彼は大喜びしてくれた。二人で新しいギターも買いに出掛けた。
ちょうどこんな季節の出来事だった。

鬱を叫ぶミクスチャーロックをやろう。
社会に楯突いて、痛い所を沢山突いてやろう。
そんなビジョンを二人で山ほど語った。
語るにはタダの夢も、いざ追い掛ければ金は要る。
録音機材は僕が持っていたから、エフェクターなんかは分担して揃えよう、なんて話していた。
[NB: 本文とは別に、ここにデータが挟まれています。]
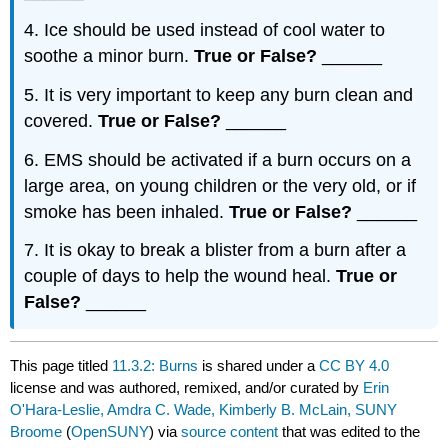
4. Ice should be used instead of cool water to
soothe a minor burn.
True or False?
______
5. It is very important to keep any burn clean and
covered.
True or False?
______
6. EMS should be activated if a burn occurs on a
large area, on young children or the very old, or if
smoke has been inhaled.
True or False?
______
7. It is okay to break a blister from a burn after a
couple of days to help the wound heal.
True or
False?
______
This page titled
11.3.2: Burns
is shared under a
CC BY 4.0
license and was authored, remixed, and/or curated by
Erin
O'Hara-Leslie, Amdra C. Wade, Kimberly B. McLain, SUNY
Broome
(
OpenSUNY
) via
source content
that was edited to the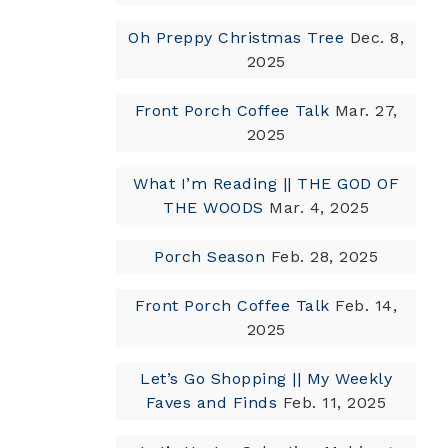
Oh Preppy Christmas Tree
Dec. 8,
2025
Front Porch Coffee Talk
Mar. 27,
2025
What I’m Reading || THE GOD OF
THE WOODS
Mar. 4, 2025
Porch Season
Feb. 28, 2025
Front Porch Coffee Talk
Feb. 14,
2025
Let’s Go Shopping || My Weekly
Faves and Finds
Feb. 11, 2025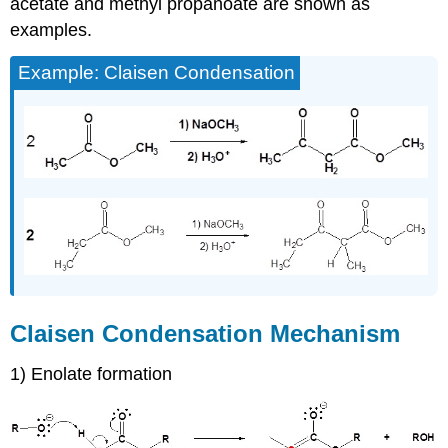
acetate and methyl propanoate are shown as
examples.
Example: Claisen Condensation
Claisen Condensation Mechanism
1) Enolate formation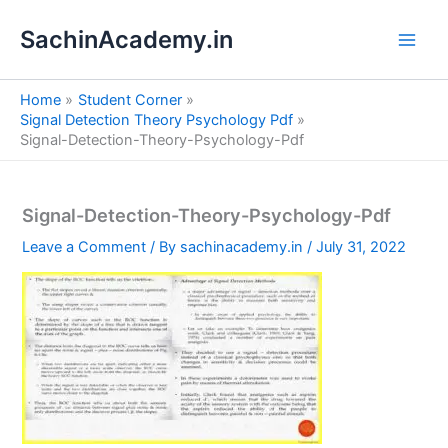
S
Skip
e
SachinAcademy.in
to
a
content
r
c
Home
Student Corner
h
Signal Detection Theory Psychology Pdf
Signal-Detection-Theory-Psychology-Pdf
Signal-Detection-Theory-Psychology-Pdf
Leave a Comment
/ By
sachinacademy.in
/
July 31, 2022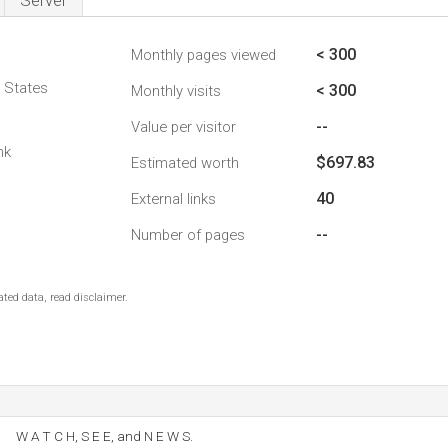
Server
< 300
Monthly pages viewed
d States
< 300
Monthly visits
--
Value per visitor
nk
$697.83
Estimated worth
40
External links
--
Number of pages
ted data, read disclaimer.
W A T C H, S E E, and N E W S.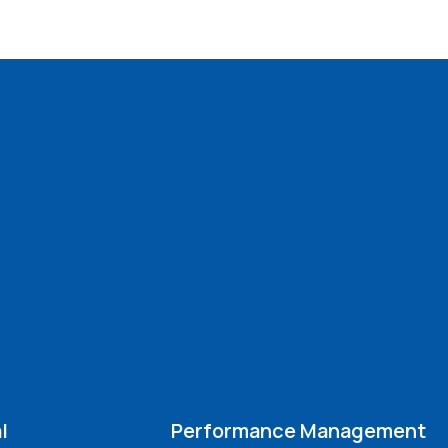
l
Performance Management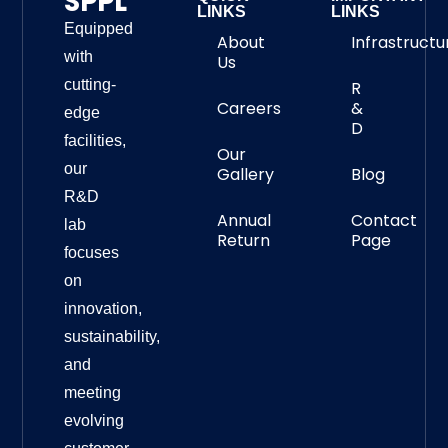
SPPL
LINKS
LINKS
Equipped
About
Infrastructu
with
Us
cutting-
R
Careers
&
edge
D
facilities,
Our
our
Gallery
Blog
R&D
Annual
Contact
lab
Return
Page
focuses
on
innovation,
sustainability,
and
meeting
evolving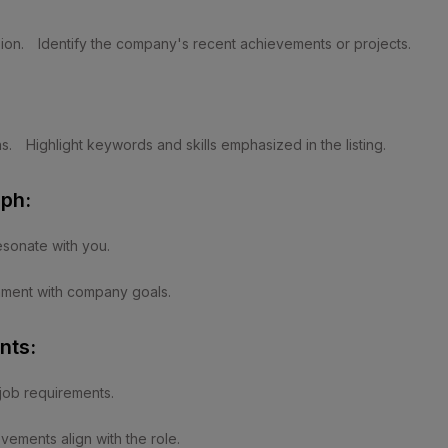
ion.
Identify the company's recent achievements or projects.
s.
Highlight keywords and skills emphasized in the listing.
ph:
esonate with you.
gnment with company goals.
nts:
 job requirements.
ements align with the role.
新しく友人達の輪を保ち続けようとする彼の姿勢に、僕は「責任」という言葉を感じた。
ただぼんやり、何となくリーダーとされていた僕とは違い、彼は自分から名乗り出たのだ。
それほど、あの場所が好きだったんだと痛感させられたりもした。

青よりもずっと濃い色の夕闇で、僕らは川を眺めていた。
山間にある小さなコンビニの裏手にある川を眺めながら、色々な話をした。
将来が今よりもっと楽しくなるだろう、と言う事。
変えられないと思っている事も、いつか変えられる日が来ると信じる事。
冷静に世の中の変わり様を眺めながら、決して人間である事を忘れない事。
好きな女の肌の話。一番エロいキスの仕方。
夜中、ドキドキしながら三キロも離れたエロ本自販機に自転車を飛ばして向かった事。
夜中に集団で自転車を漕いでいたらヤクザに絡まれた事。

土曜日はスタジオだから忘れないでよ?
あぁ、二時半。夜中じゃねーよ、昼だよ、昼。
ケーブルだけあれば良いと思うけど、マーシャル使わないんだっけ? 
そうそう、この前彼女と水上行って来たんだけどさ、群馬ってマジで良い所だったわ。

群馬出身の彼に、そんな事も話した。
そして、それきりになった。

夏よりももっともっと暑く感じた梅雨の日に、彼は事故に遭ってこの世界から居なくなった。
随分と突然過ぎて、受け入れるのに長い年月が掛かってしまった。

彼のバイト先の所長の奥さんが、こんな事を言った。

「亡くなる少し前に、あの子ね、水上に行ったんだって。お饅頭貰ったの。凄く楽しそうに話してくれたのよ」

何故だか僕は、その話を聞いて無性に腹が立って仕方無かったのだ。
何で言ってくれなかったんだよ、水臭ぇな。
死んでも水臭ぇな、おまえは。
そんな事を想いながら、何も言い返せずに奥さんの前でボロボロに泣いてしまった。

ゆっくり休めよ、なんて言った事はない。
寝てんじゃねーよ、起きてろよ。
こっちが逝くまで絶対起きてろよ?
寝るのが早えんだよ。馬鹿。
そういやお前、ロングスリーパー過ぎて俺の部屋で寝て何しても起きなかった事あったよな?
Dと二人で布団引っ剥がしてもまだ寝てたっけな。
本当寝るのが好きだよな。
そっち逝くまで絶対起きてろよ。
起きて、俺達の憎まれ口聞き続けておけよ。
早く寝るのが悪いんだからな。
そっち逝ったら殴ってもいいから、耳かっぽじって良く聞いとけよ。馬鹿。

そんな事を、思っている。
中縹に染まる五月の夕闇と、川の匂い。
いつまでも覚えてるのは、覚えてるんじゃなくて刻まれてる証拠だわな。

いつかまた話せると思っているから、さようならは言わない。
ゆっくり眠ってくれ、とも言わない。

ただ一つ、言葉を送らせてくれ。

お疲れさん。
待っててくれよな、いつか行くから。